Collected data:
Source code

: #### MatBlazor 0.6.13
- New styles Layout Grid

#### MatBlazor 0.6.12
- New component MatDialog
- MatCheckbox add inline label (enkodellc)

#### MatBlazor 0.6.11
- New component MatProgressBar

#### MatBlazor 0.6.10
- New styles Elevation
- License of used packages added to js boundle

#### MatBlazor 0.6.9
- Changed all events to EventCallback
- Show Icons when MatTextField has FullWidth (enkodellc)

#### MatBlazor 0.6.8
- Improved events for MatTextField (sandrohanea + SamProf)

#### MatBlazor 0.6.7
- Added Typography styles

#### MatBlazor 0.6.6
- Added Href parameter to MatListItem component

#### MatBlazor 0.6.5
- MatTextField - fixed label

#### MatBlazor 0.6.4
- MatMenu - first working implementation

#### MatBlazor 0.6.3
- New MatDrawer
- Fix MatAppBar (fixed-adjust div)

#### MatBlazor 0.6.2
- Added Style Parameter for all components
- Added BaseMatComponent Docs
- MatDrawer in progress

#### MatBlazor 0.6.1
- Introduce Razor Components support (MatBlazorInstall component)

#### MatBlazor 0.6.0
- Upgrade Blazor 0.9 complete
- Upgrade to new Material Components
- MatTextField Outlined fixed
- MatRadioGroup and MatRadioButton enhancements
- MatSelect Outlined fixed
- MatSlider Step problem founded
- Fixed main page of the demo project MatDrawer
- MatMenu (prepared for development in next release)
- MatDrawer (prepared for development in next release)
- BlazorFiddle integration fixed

- _TASK DIRECTIONS_: Here the goal is to repeat each entry exactly.

- _TASK OUTPUT_:
Source code

: #### MatBlazor 0.6.13
- New styles Layout Grid

#### MatBlazor 0.6.12
- New component MatDialog
- MatCheckbox add inline label (enkodellc)

#### MatBlazor 0.6.11
- New component MatProgressBar

#### MatBlazor 0.6.10
- New styles Elevation
- License of used packages added to js boundle

#### MatBlazor 0.6.9
- Changed all events to EventCallback
- Show Icons when MatTextField has FullWidth (enkodellc)

#### MatBlazor 0.6.8
- Improved events for MatTextField (sandrohanea + SamProf)

#### MatBlazor 0.6.7
- Added Typography styles

#### MatBlazor 0.6.6
- Added Href parameter to MatListItem component

#### MatBlazor 0.6.5
- MatTextField - fixed label

#### MatBlazor 0.6.4
- MatMenu - first working implementation

#### MatBlazor 0.6.3
- New MatDrawer
- Fix MatAppBar (fixed-adjust div)

#### MatBlazor 0.6.2
- Added Style Parameter for all components
- Added BaseMatComponent Docs
- MatDrawer in progress

#### MatBlazor 0.6.1
- Introduce Razor Components support (MatBlazorInstall component)

#### MatBlazor 0.6.0
- Upgrade Blazor 0.9 complete
- Upgrade to new Material Components
- MatTextField Outlined fixed
- MatRadioGroup and MatRadioButton enhancements
- MatSelect Outlined fixed
- MatSlider Step problem founded
- Fixed main page of the demo project MatDrawer
- MatMenu (prepared for development in next release)
- MatDrawer (prepared for development in next release)
- BlazorFiddle integration fixed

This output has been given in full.